ぺこぺこと頭を下げていたら、額に手を置かれる。それで、どすんと背後に倒される。これも、鷹にもやられた。
「まだ熱があるのか? おい、大丈夫なのか? 漢方薬治療で回復したと聞いたぞ? ママ。」
「・・あ・・いや・・回復はしたらしいんですが、その・・無理があったらしくて・・まだ。」
別荘に移って三日目だが、まだ発熱は治まらない。微熱より少し高いくらいの熱が引いてくれないのだ。あははは・・・と、誤魔化し笑いをしたら、虎が盛大な溜め息をついた。
「本当に、おまえは一人にすると碌な事がない。」
「すいません、つい、身体が勝手に動いて。」
「ついで、で倒れるまで働くか? 」
「限界がわかんなかったんです。身体がいつもより軽くて、割と動けてたから、回復したんだと思ってて・・・はははは。」
「笑いごとか? 」
「笑っておきたいんですが、ダメですか? 」
ぺチンと額を叩かれる。ダメであるらしい。やれやれと、虎も看護用の椅子に座り込む。じじいーずもわかっているのだ。あの緊急事態に、動けるのがいたら、猫でも使う。鷹も、だから、そのままニールを使ったし、虎のほうも、ラボの状況を鑑みれば、ニールが限界まで働いていたのもしょうがないとは思うのだ。ただ、叱っておかないと、何度でも再犯する生き物だから、今後のために怒鳴っている。
「ちびも、そろそろ戻るはずだ。」
「そうですか。・・・修理はうまくいったんですね。」
「いや、エクシアは、ラボでしばらく寝かせておくことになった。まだ、ちびは、世界放浪の旅を続けるらしい。」
「え? 」
「宇宙に上がるつもりは、今のところないそうだ。紫子猫からの伝言は無視するらしい。」
「いや、でも、虎さん。エクシアなしで、世界放浪って・・」
「フリーダムをキラが貸し出す。あれなら、何かあっても、うちで修理できるからな。」
「フリーダム? キラの機体で? いや、それこそ、なんかあったら・・」
フリーダムが、どこかのレーダーサイトにひっかかるほうが、危ないだろう。フリーダムは 『吉祥富貴』にしかない機体だ。それが、おかしな場所で発見されたら、ここの責任になる。
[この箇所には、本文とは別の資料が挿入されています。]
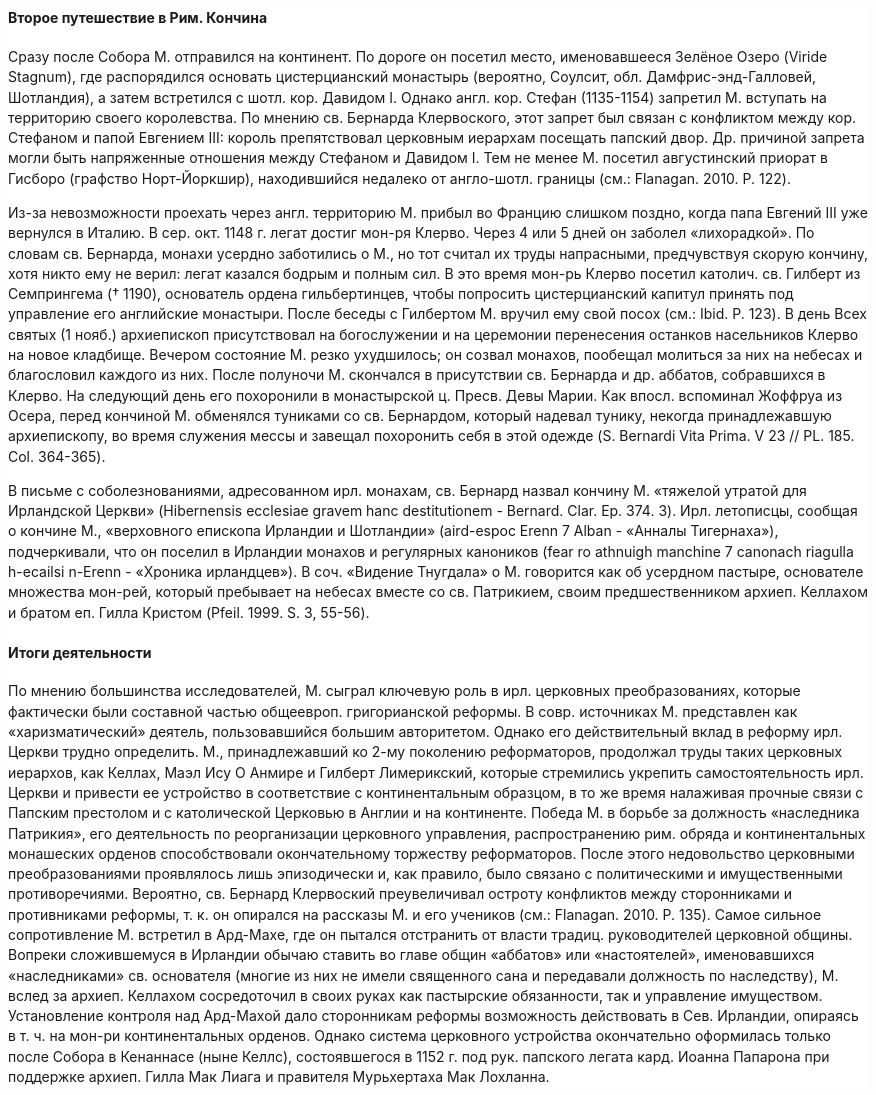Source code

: #### Второе путешествие в Рим. Кончина

Сразу после Собора М. отправился на континент. По дороге он посетил место, именовавшееся Зелёное Озеро (Viride Stagnum), где распорядился основать цистерцианский монастырь (вероятно, Соулсит, обл. Дамфрис-энд-Галловей, Шотландия), а затем встретился с шотл. кор. Давидом I. Однако англ. кор. Стефан (1135-1154) запретил М. вступать на территорию своего королевства. По мнению св. Бернарда Клервоского, этот запрет был связан с конфликтом между кор. Стефаном и папой Евгением III: король препятствовал церковным иерархам посещать папский двор. Др. причиной запрета могли быть напряженные отношения между Стефаном и Давидом I. Тем не менее М. посетил августинский приорат в Гисборо (графство Норт-Йоркшир), находившийся недалеко от англо-шотл. границы (см.: Flanagan. 2010. P. 122).

Из-за невозможности проехать через англ. территорию М. прибыл во Францию слишком поздно, когда папа Евгений III уже вернулся в Италию. В сер. окт. 1148 г. легат достиг мон-ря Клерво. Через 4 или 5 дней он заболел «лихорадкой». По словам св. Бернарда, монахи усердно заботились о М., но тот считал их труды напрасными, предчувствуя скорую кончину, хотя никто ему не верил: легат казался бодрым и полным сил. В это время мон-рь Клерво посетил католич. св. Гилберт из Семпрингема († 1190), основатель ордена гильбертинцев, чтобы попросить цистерцианский капитул принять под управление его английские монастыри. После беседы с Гилбертом М. вручил ему свой посох (см.: Ibid. P. 123). В день Всех святых (1 нояб.) архиепископ присутствовал на богослужении и на церемонии перенесения останков насельников Клерво на новое кладбище. Вечером состояние М. резко ухудшилось; он созвал монахов, пообещал молиться за них на небесах и благословил каждого из них. После полуночи М. скончался в присутствии св. Бернарда и др. аббатов, собравшихся в Клерво. На следующий день его похоронили в монастырской ц. Пресв. Девы Марии. Как впосл. вспоминал Жоффруа из Осера, перед кончиной М. обменялся туниками со св. Бернардом, который надевал тунику, некогда принадлежавшую архиепископу, во время служения мессы и завещал похоронить себя в этой одежде (S. Bernardi Vita Prima. V 23 // PL. 185. Col. 364-365).

В письме с соболезнованиями, адресованном ирл. монахам, св. Бернард назвал кончину М. «тяжелой утратой для Ирландской Церкви» (Hibernensis ecclesiae gravem hanc destitutionem - Bernard. Clar. Ep. 374. 3). Ирл. летописцы, сообщая о кончине М., «верховного епископа Ирландии и Шотландии» (aird-espoc Erenn 7 Alban - «Анналы Тигернаха»), подчеркивали, что он поселил в Ирландии монахов и регулярных каноников (fear ro athnuigh manchine 7 canonach riagulla h-ecailsi n-Erenn - «Хроника ирландцев»). В соч. «Видение Тнугдала» о М. говорится как об усердном пастыре, основателе множества мон-рей, который пребывает на небесах вместе со св. Патрикием, своим предшественником архиеп. Келлахом и братом еп. Гилла Кристом (Pfeil. 1999. S. 3, 55-56).

#### Итоги деятельности

По мнению большинства исследователей, М. сыграл ключевую роль в ирл. церковных преобразованиях, которые фактически были составной частью общеевроп. григорианской реформы. В совр. источниках М. представлен как «харизматический» деятель, пользовавшийся большим авторитетом. Однако его действительный вклад в реформу ирл. Церкви трудно определить. М., принадлежавший ко 2-му поколению реформаторов, продолжал труды таких церковных иерархов, как Келлах, Маэл Ису О Анмире и Гилберт Лимерикский, которые стремились укрепить самостоятельность ирл. Церкви и привести ее устройство в соответствие с континентальным образцом, в то же время налаживая прочные связи с Папским престолом и с католической Церковью в Англии и на континенте. Победа М. в борьбе за должность «наследника Патрикия», его деятельность по реорганизации церковного управления, распространению рим. обряда и континентальных монашеских орденов способствовали окончательному торжеству реформаторов. После этого недовольство церковными преобразованиями проявлялось лишь эпизодически и, как правило, было связано с политическими и имущественными противоречиями. Вероятно, св. Бернард Клервоский преувеличивал остроту конфликтов между сторонниками и противниками реформы, т. к. он опирался на рассказы М. и его учеников (см.: Flanagan. 2010. P. 135). Самое сильное сопротивление М. встретил в Ард-Махе, где он пытался отстранить от власти традиц. руководителей церковной общины. Вопреки сложившемуся в Ирландии обычаю ставить во главе общин «аббатов» или «настоятелей», именовавшихся «наследниками» св. основателя (многие из них не имели священного сана и передавали должность по наследству), М. вслед за архиеп. Келлахом сосредоточил в своих руках как пастырские обязанности, так и управление имуществом. Установление контроля над Ард-Махой дало сторонникам реформы возможность действовать в Сев. Ирландии, опираясь в т. ч. на мон-ри континентальных орденов. Однако система церковного устройства окончательно оформилась только после Собора в Кенаннасе (ныне Келлс), состоявшегося в 1152 г. под рук. папского легата кард. Иоанна Папарона при поддержке архиеп. Гилла Мак Лиага и правителя Мурьхертаха Мак Лохланна.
「慎重に運用させれば問題はない。ちびも、あれなら、何度か搭乗しているから使いこなせるはずだ。エクシアが発見されるほうが問題だ。うちの機体なら、キラが散歩しているのだと言い訳ができる。」
ソレスタルビーイングは壊滅した、と、世界に思われている。再始動の準備が終わるまでは、組織が生きていることは知られると厄介だから、エクシアの存在は伏せておきたい。フリーダムは、その点、現在も現存していることを知られている機体だから、発見されても言い訳さえできれば支障はない。虎の説明に、ニールも納得はするが、だが、あれも問題はある機体だ。
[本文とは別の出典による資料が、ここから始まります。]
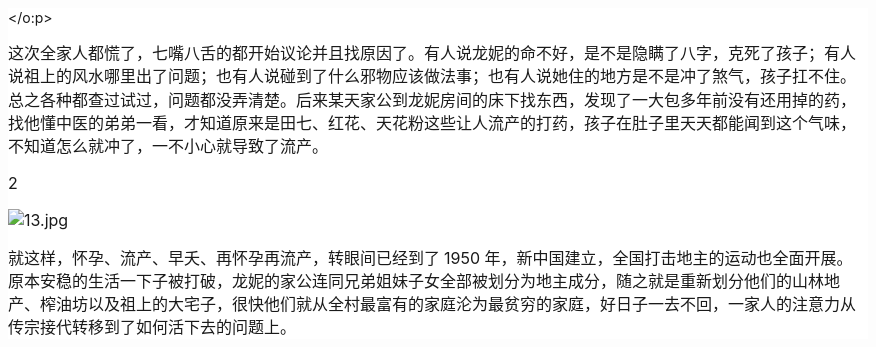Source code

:   </o:p>
 </p>
 <p class="MsoNormal">
  <font size="3">
   <span lang="ZH-CN" style="font-family:宋体;mso-ascii-font-family:
Calibri;mso-ascii-theme-font:minor-latin;mso-fareast-font-family:宋体;mso-fareast-theme-font:
minor-fareast">
    这次全家人都慌了，七嘴八舌的都开始议论并且找原因了。有人说龙妮的命不好，是不是隐瞒了八字，克死了孩子；有人说祖上的风水哪里出了问题；也有人说碰到了什么邪物应该做法事；也有人说她住的地方是不是冲了煞气，孩子扛不住。总之各种都查过试过，问题都没弄清楚。后来某天家公到龙妮房间的床下找东西，发现了一大包多年前没有还用掉的药，找他懂中医的弟弟一看，才知道原来是田七、红花、天花粉这些让人流产的打药，孩子在肚子里天天都能闻到这个气味，不知道怎么就冲了，一不小心就导致了流产。
   </span>
   <o:p>
   </o:p>
  </font>
 </p>
 <p class="MsoNormal">
  <o:p>
   <font size="3">
   </font>
  </o:p>
 </p>
 <p class="MsoNormal">
  <font size="3">
   2
   <o:p>
   </o:p>
  </font>
 </p>
 <p class="MsoNormal">
  <o:p>
   <font size="3">
   </font>
  </o:p>
 </p>
 <p class="MsoNormal">
  <font size="3">
   <img alt="13.jpg" border="0" height="328" src="http://mjlsh.usc.cuhk.edu.hk/medias/contents/4259/13.jpg" width="500"/>
   <o:p>
   </o:p>
  </font>
 </p>
 <p class="MsoNormal">
  <o:p>
   <font size="3">
   </font>
  </o:p>
 </p>
 <p class="MsoNormal">
  <font size="3">
   <span lang="ZH-CN" style="font-family:宋体;mso-ascii-font-family:
Calibri;mso-ascii-theme-font:minor-latin;mso-fareast-font-family:宋体;mso-fareast-theme-font:
minor-fareast">
    就这样，怀孕、流产、早夭、再怀孕再流产，转眼间已经到了
   </span>
   1950
   <span lang="ZH-CN" style="font-family:宋体;mso-ascii-font-family:Calibri;mso-ascii-theme-font:minor-latin;
mso-fareast-font-family:宋体;mso-fareast-theme-font:minor-fareast">
    年，新中国建立，全国打击地主的运动也全面开展。原本安稳的生活一下子被打破，龙妮的家公连同兄弟姐妹子女全部被划分为地主成分，随之就是重新划分他们的山林地产、榨油坊以及祖上的大宅子，很快他们就从全村最富有的家庭沦为最贫穷的家庭，好日子一去不回，一家人的注意力从传宗接代转移到了如何活下去的问题上。
   </span>
   <o:p>
   </o:p>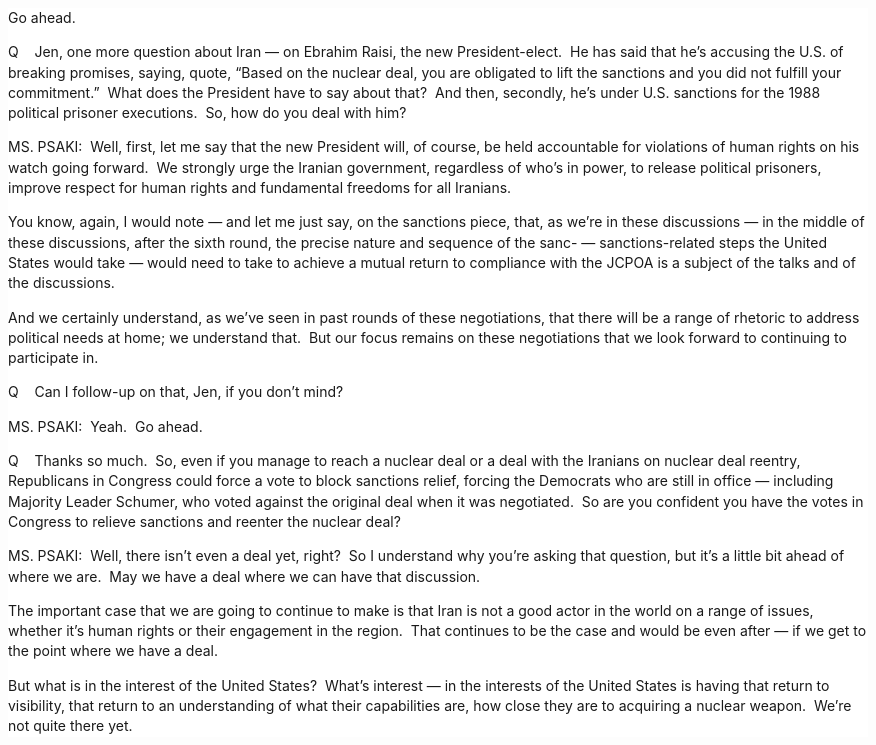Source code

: Go ahead.  
  
Q    Jen, one more question about Iran — on Ebrahim Raisi, the new
President-elect.  He has said that he’s accusing the U.S. of breaking
promises, saying, quote, “Based on the nuclear deal, you are obligated
to lift the sanctions and you did not fulfill your commitment.”  What
does the President have to say about that?  And then, secondly, he’s
under U.S. sanctions for the 1988 political prisoner executions.  So,
how do you deal with him?   
  
MS. PSAKI:  Well, first, let me say that the new President will, of
course, be held accountable for violations of human rights on his watch
going forward.  We strongly urge the Iranian government, regardless of
who’s in power, to release political prisoners, improve respect for
human rights and fundamental freedoms for all Iranians.   
  
You know, again, I would note — and let me just say, on the sanctions
piece, that, as we’re in these discussions — in the middle of these
discussions, after the sixth round, the precise nature and sequence of
the sanc- — sanctions-related steps the United States would take — would
need to take to achieve a mutual return to compliance with the JCPOA is
a subject of the talks and of the discussions.   
  
And we certainly understand, as we’ve seen in past rounds of these
negotiations, that there will be a range of rhetoric to address
political needs at home; we understand that.  But our focus remains on
these negotiations that we look forward to continuing to participate
in.   
  
Q    Can I follow-up on that, Jen, if you don’t mind?   
  
MS. PSAKI:  Yeah.  Go ahead.   
  
Q    Thanks so much.  So, even if you manage to reach a nuclear deal or
a deal with the Iranians on nuclear deal reentry, Republicans in
Congress could force a vote to block sanctions relief, forcing the
Democrats who are still in office — including Majority Leader Schumer,
who voted against the original deal when it was negotiated.  So are you
confident you have the votes in Congress to relieve sanctions and
reenter the nuclear deal?   
  
MS. PSAKI:  Well, there isn’t even a deal yet, right?  So I understand
why you’re asking that question, but it’s a little bit ahead of where we
are.  May we have a deal where we can have that discussion.   
  
The important case that we are going to continue to make is that Iran is
not a good actor in the world on a range of issues, whether it’s human
rights or their engagement in the region.  That continues to be the case
and would be even after — if we get to the point where we have a
deal.   
  
But what is in the interest of the United States?  What’s interest — in
the interests of the United States is having that return to visibility,
that return to an understanding of what their capabilities are, how
close they are to acquiring a nuclear weapon.  We’re not quite there
yet. 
「散歩って・・・あれ・・あれで散歩はないでしょう。」
「なんだ、知らないのか? キラは、割と、あれで、あっちこっち散歩してるんだぞ。個人所有だから、どこの国も文句は言ってこない。まあ、隠蔽皮膜を被れば、レーダーサイトも難なく通過できるからな。」
それは、事実だ。キラのお散歩の足として、フリーダムは使われていて、レーダーサイトに引っかかっても、それで抗議された事はない。自家用ジェットと同じ扱いになるらしい。あれの動力源も知られているから、下手な攻撃もしてこない。爆破させたら、その地域は、核汚染されてしまう動力源だ。絶対に手は出したくないので、見て見ぬフリが主流となっている。
「どこの陣営にも所属しない個人所有だからな。」
「そういうもんですか? あれ、兵器ですよ? 」
「散歩の時は武装解除させてある。ちびが搭乗する場合は、重爆撃装備はできないが、標準装備はさせておく予定だから、何事かあっても対処できるだろう。」
接近戦型のエクシアより機動性では劣るが、オールマイティー対応型なので、刹那には、使い易いタイプではある。まだ、放浪の旅は終えられない、と、刹那が言うのなら、何かあるのだろう。それが判明するまでは、やめないのも、ニールには理解できる。
「じゃあ、刹那は、ここから出るんですね? 」
「おまえの看病をしてからだから、少し先になるだろう。フリーダムのほうもちびに合わせなきゃならん。」
刹那は、標準より小柄なので、キラと比べても背丈が低いし、身体もひとまわり小さいので、座席や周辺機器との距離、ラダーの位置など、調整してもらわなければならない。
「俺は、すぐに治ります。」
「そうか? 八戒が、なんか得体の知れないものを台所で大量に煮てたぞ? あれ、ママの薬だろ。」
「いっっ? 」
「寸胴で煮てたから、相当な量だ。全部飲まされるとしたら、かなりかかるんじゃないか? 」
まるで、魔女の鍋のようだった、と、虎が感想を言うので、ニールのほうはげっそりだ。点滴されるような治療はないのだが、食間と食後に、あの苦いんだか渋いんだか、複雑なお味の液体を飲まされるのは、かなり辛い。まずいというレベルを遥かに凌駕するような味だ。